I have yet to find a waterborne wood stain that is actually any good. While I love the smell of oil based stains, most customers hate it and there is one customer that I need to remove whatever he wants stained since he tells me he has allergic reactions to the smell, even some waterbased paints.
Dose anyone know of a waterborne wood stain that is even almost as good as oil based stains?


----------



## cbinc (Mar 16, 2015)

we have good results with a brand called Saman. they are out of Quebec...


----------



## cocomonkeynuts (Apr 14, 2017)

jimmyd said:


> I have yet to find a waterborne wood stain that is actually any good. While I love the smell of oil based stains, most customers hate it and there is one customer that I need to remove whatever he wants stained since he tells me he has allergic reactions to the smell, even some waterbased paints.
> Dose anyone know of a waterborne wood stain that is even almost as good as oil based stains?
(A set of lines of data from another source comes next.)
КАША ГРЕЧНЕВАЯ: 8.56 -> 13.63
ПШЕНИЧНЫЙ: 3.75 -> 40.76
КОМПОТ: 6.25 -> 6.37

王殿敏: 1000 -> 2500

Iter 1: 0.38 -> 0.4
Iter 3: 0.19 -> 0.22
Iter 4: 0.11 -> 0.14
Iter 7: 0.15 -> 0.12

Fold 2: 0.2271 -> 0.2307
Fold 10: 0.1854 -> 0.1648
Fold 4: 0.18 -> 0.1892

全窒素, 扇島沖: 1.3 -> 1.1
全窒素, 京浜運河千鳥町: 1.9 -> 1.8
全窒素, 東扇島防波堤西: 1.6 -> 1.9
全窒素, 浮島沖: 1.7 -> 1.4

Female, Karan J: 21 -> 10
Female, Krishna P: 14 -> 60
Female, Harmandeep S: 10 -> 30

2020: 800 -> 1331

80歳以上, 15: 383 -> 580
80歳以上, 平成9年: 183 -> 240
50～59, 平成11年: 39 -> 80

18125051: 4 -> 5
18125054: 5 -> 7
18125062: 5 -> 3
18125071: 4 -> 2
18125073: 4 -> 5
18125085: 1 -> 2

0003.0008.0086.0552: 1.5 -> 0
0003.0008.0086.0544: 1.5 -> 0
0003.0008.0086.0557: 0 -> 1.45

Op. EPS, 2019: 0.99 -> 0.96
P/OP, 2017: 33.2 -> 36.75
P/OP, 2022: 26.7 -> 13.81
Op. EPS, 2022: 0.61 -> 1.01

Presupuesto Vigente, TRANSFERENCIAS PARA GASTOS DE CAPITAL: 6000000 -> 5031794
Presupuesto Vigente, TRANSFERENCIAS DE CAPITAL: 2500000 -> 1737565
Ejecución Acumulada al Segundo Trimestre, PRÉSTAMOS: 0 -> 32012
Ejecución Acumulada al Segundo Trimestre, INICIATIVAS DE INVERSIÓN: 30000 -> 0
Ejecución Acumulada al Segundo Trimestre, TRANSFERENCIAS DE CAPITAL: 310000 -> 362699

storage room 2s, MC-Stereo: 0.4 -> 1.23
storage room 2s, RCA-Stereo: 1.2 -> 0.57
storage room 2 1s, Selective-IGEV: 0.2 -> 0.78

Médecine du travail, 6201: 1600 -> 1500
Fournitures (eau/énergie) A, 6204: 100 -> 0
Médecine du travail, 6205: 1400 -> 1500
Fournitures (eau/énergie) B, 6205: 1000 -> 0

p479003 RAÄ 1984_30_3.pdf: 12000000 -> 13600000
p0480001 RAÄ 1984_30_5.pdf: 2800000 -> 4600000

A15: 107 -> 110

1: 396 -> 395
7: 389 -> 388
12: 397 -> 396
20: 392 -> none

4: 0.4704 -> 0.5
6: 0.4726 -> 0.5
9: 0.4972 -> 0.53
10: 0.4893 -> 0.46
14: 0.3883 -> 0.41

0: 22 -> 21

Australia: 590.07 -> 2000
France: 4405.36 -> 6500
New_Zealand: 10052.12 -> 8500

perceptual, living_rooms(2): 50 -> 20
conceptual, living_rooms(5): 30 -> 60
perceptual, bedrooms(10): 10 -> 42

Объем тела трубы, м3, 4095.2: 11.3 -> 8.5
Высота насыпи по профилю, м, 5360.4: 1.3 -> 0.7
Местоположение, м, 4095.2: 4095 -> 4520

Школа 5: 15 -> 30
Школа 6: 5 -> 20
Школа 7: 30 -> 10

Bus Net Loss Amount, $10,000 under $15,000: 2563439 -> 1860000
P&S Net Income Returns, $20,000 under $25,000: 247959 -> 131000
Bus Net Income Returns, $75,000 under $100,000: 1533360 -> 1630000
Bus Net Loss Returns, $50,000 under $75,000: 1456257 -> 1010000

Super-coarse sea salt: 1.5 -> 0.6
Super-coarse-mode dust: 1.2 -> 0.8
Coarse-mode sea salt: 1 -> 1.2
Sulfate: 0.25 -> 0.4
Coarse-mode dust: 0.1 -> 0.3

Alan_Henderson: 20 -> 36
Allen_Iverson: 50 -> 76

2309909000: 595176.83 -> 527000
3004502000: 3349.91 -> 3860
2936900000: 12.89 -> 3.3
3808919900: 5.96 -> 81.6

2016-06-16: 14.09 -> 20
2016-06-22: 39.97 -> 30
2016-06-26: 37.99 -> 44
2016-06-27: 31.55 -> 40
Honestly depends on the type of results you want. Most water based products like the mentioned SAMAN or General Finishes have really nice even color even across wood species and without using wood conditioner but they have drawbacks.
SAMAN for example is very easy to use and won't leave lap marks but I found brushing water based finish over even 48 hours later can reactivate the stain and lift into you brush. I would use it if you can spray a washcoat of shellac to seal the stain.
General Finishes is excellent but dries too fast for my liking, really need to thin with their extender if staining a large piece. MUCH better color than minwax or other off the shelf water based products. GF also have their professional RTM stains which do use transoxide pigments and dyes. RTM is better sprayed and wiped than hand applied.
Both of SAMAN and GF retail stains are pigmented stains and lack the depth and clarity of transoxide pigments and dye stains.

For customers who are especially sensitive I work with water based analine dyes and use a natural finish like 100% tung oil. If particually sensitive I have also made my own walnut shell dye, jeff jewitt has a blurb in his book about it, or use iron acetate or other natural dying.


----------



## finishesbykevyn (Apr 14, 2010)

jimmyd said:


> I have yet to find a waterborne wood stain that is actually any good. While I love the smell of oil based stains, most customers hate it and there is one customer that I need to remove whatever he wants stained since he tells me he has allergic reactions to the smell, even some waterbased paints.
> Dose anyone know of a waterborne wood stain that is even almost as good as oil based stains?


What are you staining?


----------



## Woodco (Nov 19, 2016)

Have you tried laquer based stains? That smell should dissipate rather quickly.


----------